SOURCE PASSAGE:
---

1951: Jay Forrester files a patent application for the matrix core memory.
Back when computers still weighed hundreds of pounds and were primarily used by the military, computer memory relied on cathode rays to retrieve information. But the Navy needed a faster computer that could run flight simulations in real time.
In stepped a team at the Massachusetts Institute of Technology. Led by professor Jay Forrester, the researchers developed a three-dimensional magnetic structure code-named Project Whirlwind.
The structure consisted of a plane made of wires and magnetic rings called cores. Each ring contained one bit of data. Every bit on the memory plane could be accessed with a single read-and-write cycle.
In short, magnetic core memory was the first random access memory that was practical, reliable and relatively high-speed. The time it took to request and retrieve information from memory was a microsecond — hundreds of thousands of times slower than memory today, but nonetheless a magnificent achievement in the 1950s.

---

REQUIRED ACTION: Could you reproduce the core memory passage, starting with "In stepped a" and going on through "code-named Project Whirlwind.", but with "team" replaced by "group"? Work only from the core memory passage above.

---

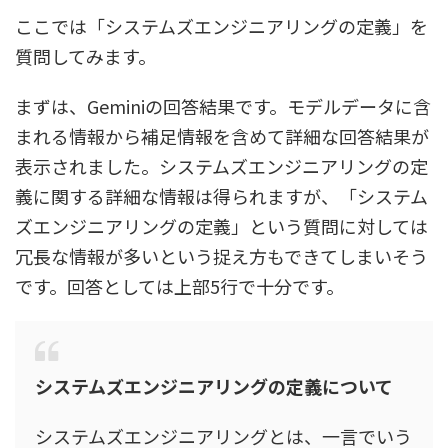
ここでは「システムズエンジニアリングの定義」を
質問してみます。
まずは、Geminiの回答結果です。モデルデータに含
まれる情報から補足情報を含めて詳細な回答結果が
表示されました。システムズエンジニアリングの定
義に関する詳細な情報は得られますが、「システム
ズエンジニアリングの定義」という質問に対しては
冗長な情報が多いという捉え方もできてしまいそう
です。回答としては上部5行で十分です。
システムズエンジニアリングの定義について
システムズエンジニアリングとは、一言でいう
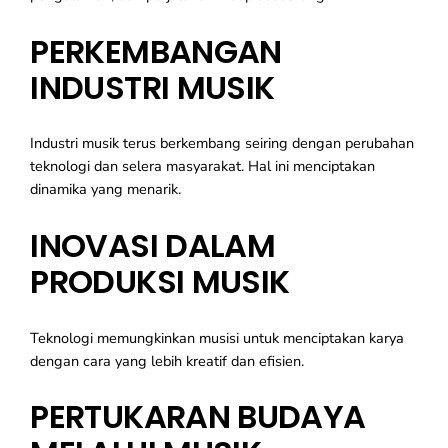
PERKEMBANGAN
INDUSTRI MUSIK
Industri musik terus berkembang seiring dengan perubahan
teknologi dan selera masyarakat. Hal ini menciptakan
dinamika yang menarik.
INOVASI DALAM
PRODUKSI MUSIK
Teknologi memungkinkan musisi untuk menciptakan karya
dengan cara yang lebih kreatif dan efisien.
PERTUKARAN BUDAYA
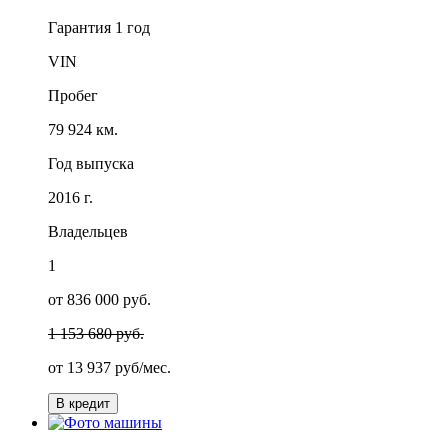
Гарантия
1 год
VIN
Пробег
79 924 км.
Год выпуска
2016 г.
Владельцев
1
от 836 000 руб.
1 153 680 руб.
от
13 937
руб/мес.
В кредит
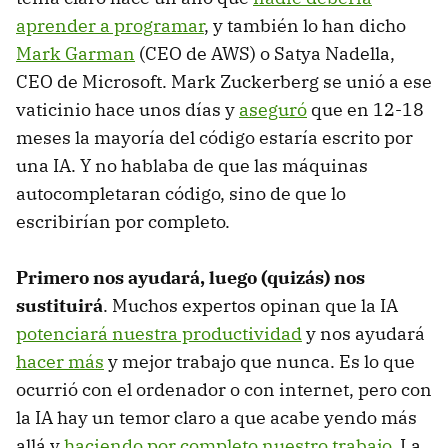
aprender a programar
, y también lo han dicho
Mark Garman
(CEO de AWS) o Satya Nadella,
CEO de Microsoft. Mark Zuckerberg se unió a ese
vaticinio hace unos días y
aseguró
que en 12-18
meses la mayoría del código estaría escrito por
una IA. Y no hablaba de que las máquinas
autocompletaran código, sino de que lo
escribirían por completo.
Primero nos ayudará, luego (quizás) nos
sustituirá
. Muchos expertos opinan que la IA
potenciará nuestra productividad
y nos ayudará
hacer más
y mejor trabajo que nunca. Es lo que
ocurrió con el ordenador o con internet, pero con
la IA hay un temor claro a que acabe yendo más
allá y
haciendo por completo nuestro trabajo
. La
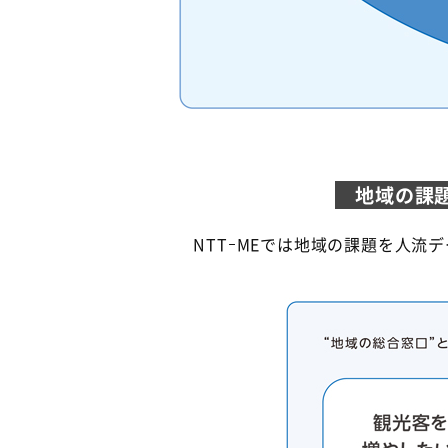
地域の課題
NTTｰMEでは地域の課題を人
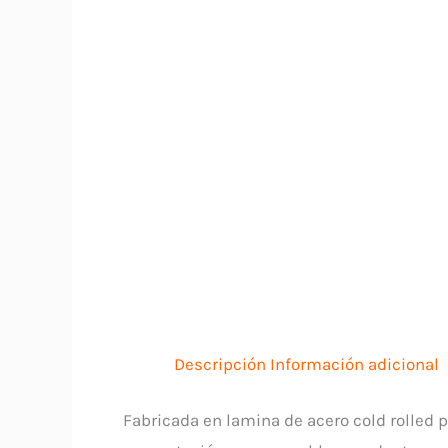
Descripción
Información adicional
Fabricada en lamina de acero cold rolled 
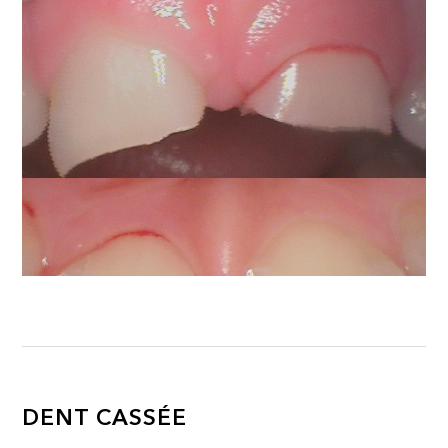
DENT CASSÉE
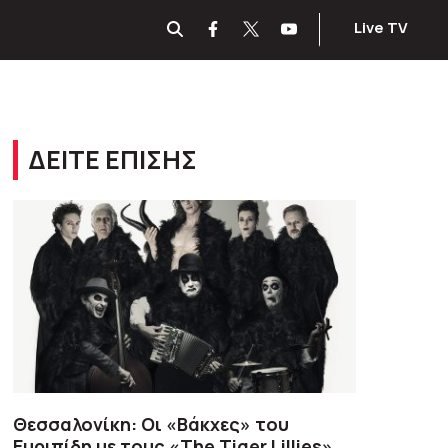
Live TV
ΔΕΙΤΕ ΕΠΙΣΗΣ
Θεσσαλονίκη: Oι «Βάκχες» του
Ευριπίδη με τους «The Tiger Lillies»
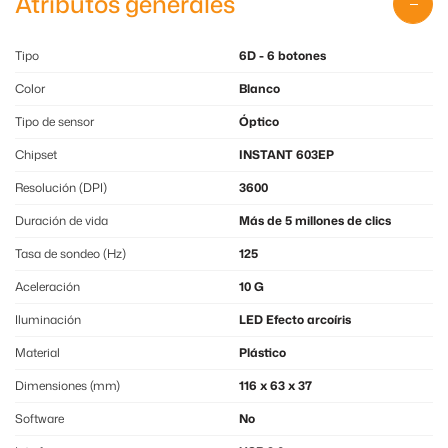
Atributos generales
Tipo
6D - 6 botones
Color
Blanco
Tipo de sensor
Óptico
Chipset
INSTANT 603EP
Resolución (DPI)
3600
Duración de vida
Más de 5 millones de clics
Tasa de sondeo (Hz)
125
Aceleración
10 G
Iluminación
LED Efecto arcoíris
Material
Plástico
Dimensiones (mm)
116 x 63 x 37
Software
No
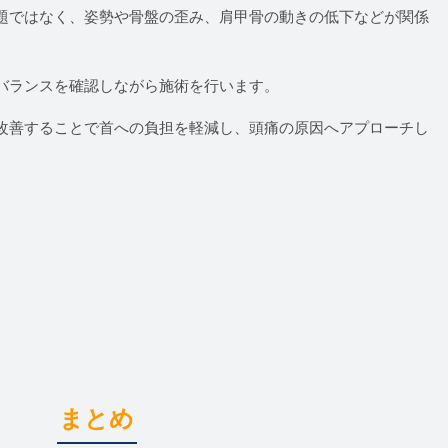
題ではなく、姿勢や骨盤の歪み、肩甲骨の動きの低下などが関係
バランスを確認しながら施術を行います。
改善することで首への負担を軽減し、頭痛の原因へアプローチし
。
まとめ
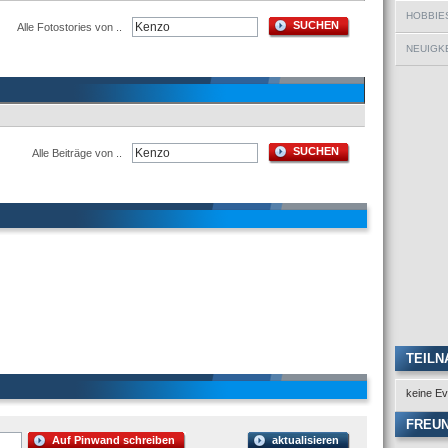
HOBBIE
SUCHEN
Alle Fotostories von ..
NEUIGKE
SUCHEN
Alle Beiträge von ..
TEILN
keine Ev
FREU
Auf Pinwand schreiben
aktualisieren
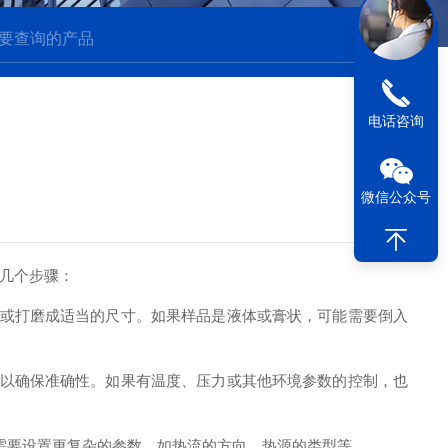
电话咨询
微信公众号
几个步骤：
或打磨成适当的尺寸。如果样品是液体或膏状，可能需要倒入
以确保准确性。如果有温度、压力或其他环境参数的控制，也
需要设置更复杂的参数，如热流的方向、热源的类型等。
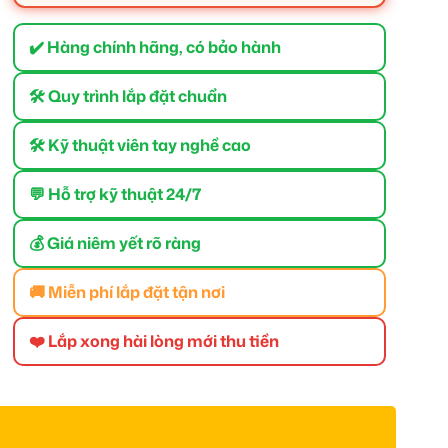
✔️ Hàng chính hãng, có bảo hành
🛠 Quy trình lắp đặt chuẩn
🛠 Kỹ thuật viên tay nghề cao
💬 Hỗ trợ kỹ thuật 24/7
💰 Giá niêm yết rõ ràng
🚚 Miễn phí lắp đặt tận nơi
❤️ Lắp xong hài lòng mới thu tiền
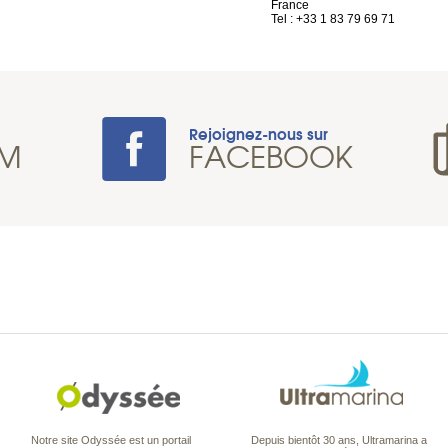
France
Tel : +33 1 83 79 69 71
Rejoignez-nous sur
AM
FACEBOOK
Notre site Odyssée est un portail
Depuis bientôt 30 ans, Ultramarina a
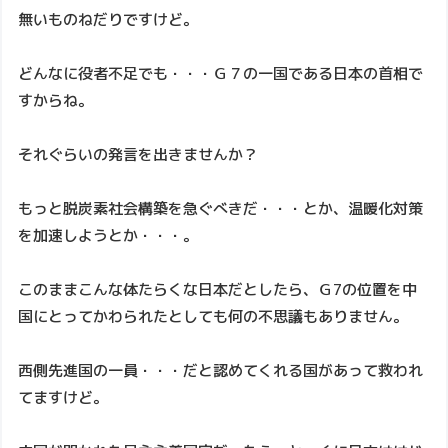
無いものねだりですけど。
どんなに役者不足でも・・・Ｇ７の一国である日本の首相で
すからね。
それぐらいの発言を出きませんか？
もっと脱炭素社会構築を急ぐべきだ・・・とか、温暖化対策
を加速しようとか・・・。
このままこんな体たらくな日本だとしたら、Ｇ7の位置を中
国にとってかわられたとしても何の不思議もありません。
西側先進国の一員・・・だと認めてくれる国があって救われ
てますけど。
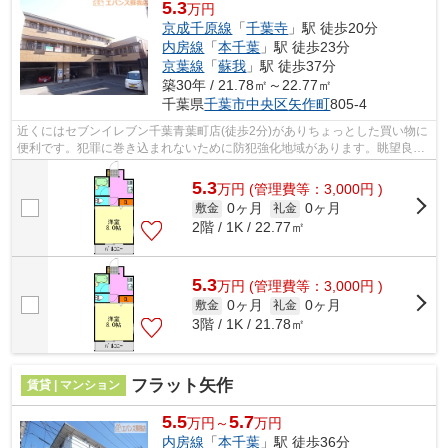
5.3
万円
京成千原線
「
千葉寺
」駅 徒歩20分
内房線
「
本千葉
」駅 徒歩23分
京葉線
「
蘇我
」駅 徒歩37分
築30年 / 21.78㎡～22.77㎡
千葉県
千葉市中央区
矢作町
805-4
近くにはセブンイレブン千葉青葉町店(徒歩2分)がありちょっとした買い物に
便利です。犯罪に巻き込まれないために防犯強化地域があります。眺望良好
なマンションです。ぜひ一度見ていた...
5.3
万
円
(管理費等：3,000円 )
0ヶ月
0ヶ月
敷金
礼金
2階 / 1K / 22.77㎡
5.3
万
円
(管理費等：3,000円 )
0ヶ月
0ヶ月
敷金
礼金
3階 / 1K / 21.78㎡
フラット矢作
賃貸 | マンション
5.5
5.7
万円～
万円
内房線
「
本千葉
」駅 徒歩36分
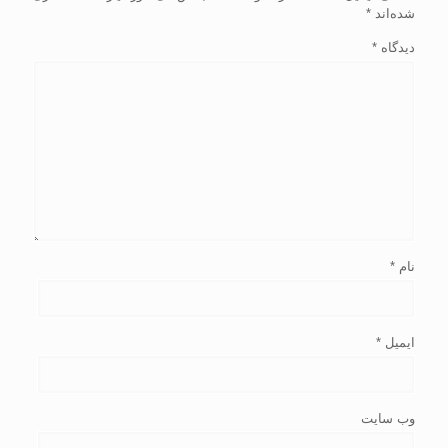
شده‌اند
*
دیدگاه
*
نام
*
ایمیل
*
وب‌ سایت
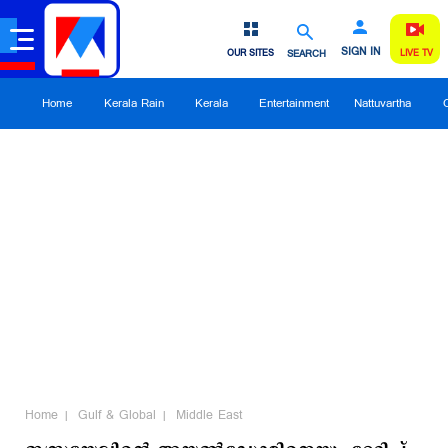
SIGN IN
OUR SITES
SEARCH
LIVE TV
Home
Kerala Rain
Kerala
Entertainment
Nattuvartha
Home
Gulf & Global
Middle East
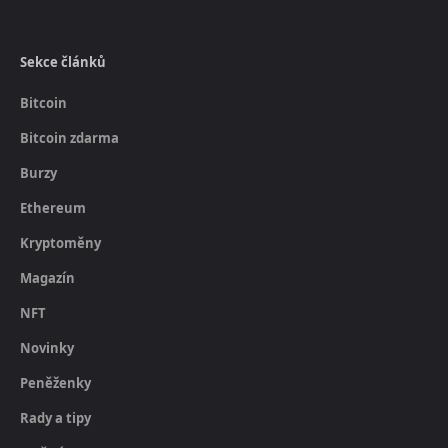
Sekce článků
Bitcoin
Bitcoin zdarma
Burzy
Ethereum
Kryptoměny
Magazín
NFT
Novinky
Peněženky
Rady a tipy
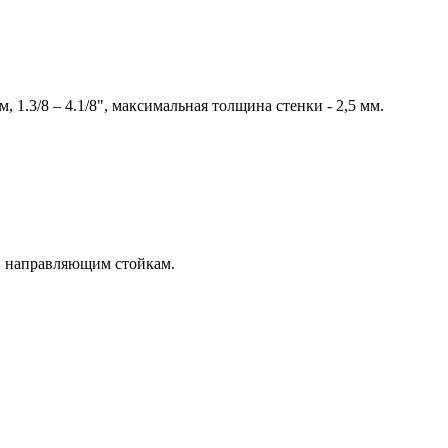
1.3/8 – 4.1/8", максимальная толщина стенки - 2,5 мм.
и направляющим стойкам.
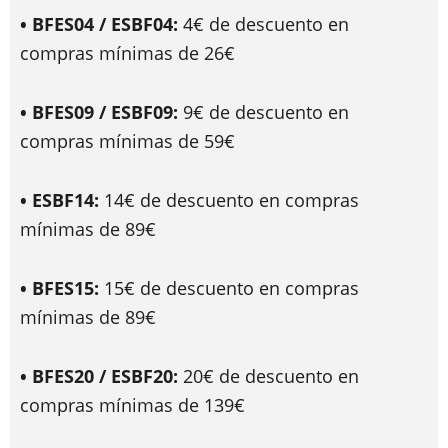
• BFES04 / ESBF04:
4€ de descuento en
compras mínimas de 26€
• BFES09 / ESBF09:
9€ de descuento en
compras mínimas de 59€
• ESBF14:
14€ de descuento en compras
mínimas de 89€
• BFES15:
15€ de descuento en compras
mínimas de 89€
• BFES20 / ESBF20:
20€ de descuento en
compras mínimas de 139€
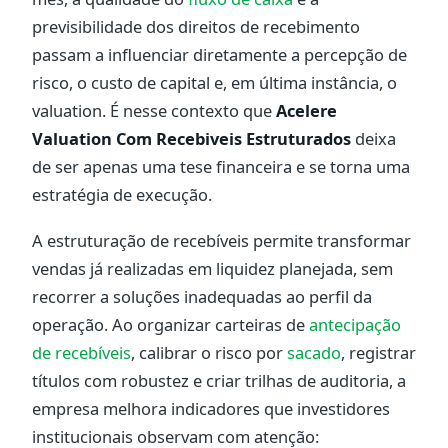
previsibilidade dos direitos de recebimento
passam a influenciar diretamente a percepção de
risco, o custo de capital e, em última instância, o
valuation. É nesse contexto que
Acelere
Valuation Com Recebiveis Estruturados
deixa
de ser apenas uma tese financeira e se torna uma
estratégia de execução.
A estruturação de recebíveis permite transformar
vendas já realizadas em liquidez planejada, sem
recorrer a soluções inadequadas ao perfil da
operação. Ao organizar carteiras de
antecipação
de recebíveis
, calibrar o risco por
sacado
, registrar
títulos com robustez e criar trilhas de auditoria, a
empresa melhora indicadores que investidores
institucionais observam com atenção:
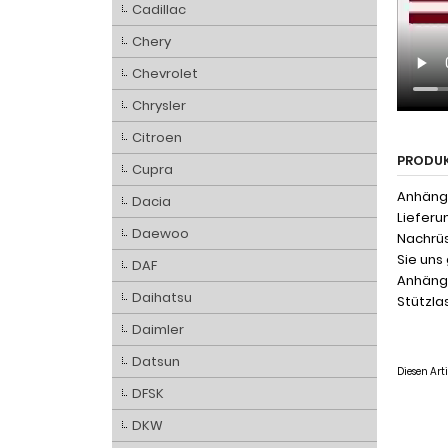
Cadillac
Chery
Chevrolet
Chrysler
Citroen
PRODU
Cupra
Anhänge
Dacia
Lieferu
Daewoo
Nachrüs
Sie uns
DAF
Anhänge
Daihatsu
Stützlas
Daimler
Datsun
Diesen Ar
DFSK
DKW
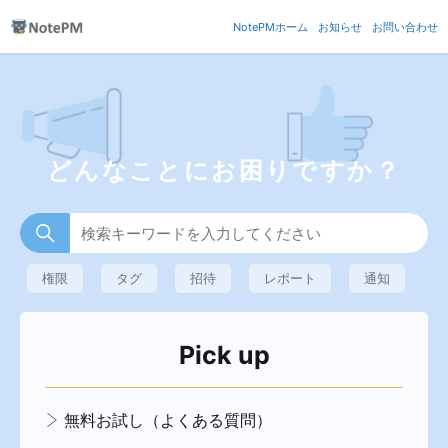
NotePMホーム
お知らせ
お問い合わせ
NotePM ヘルプセンター
検索
どんなことにお困りですか？
権限
タグ
招待
レポート
通知
Pick up
無料お試し（よくある質問）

---

OUTPUT OF THE EXERCISE:
In stepped a group at the Massachusetts Institute of Technology. Led by professor Jay Forrester, the researchers developed a three-dimensional magnetic structure code-named Project Whirlwind.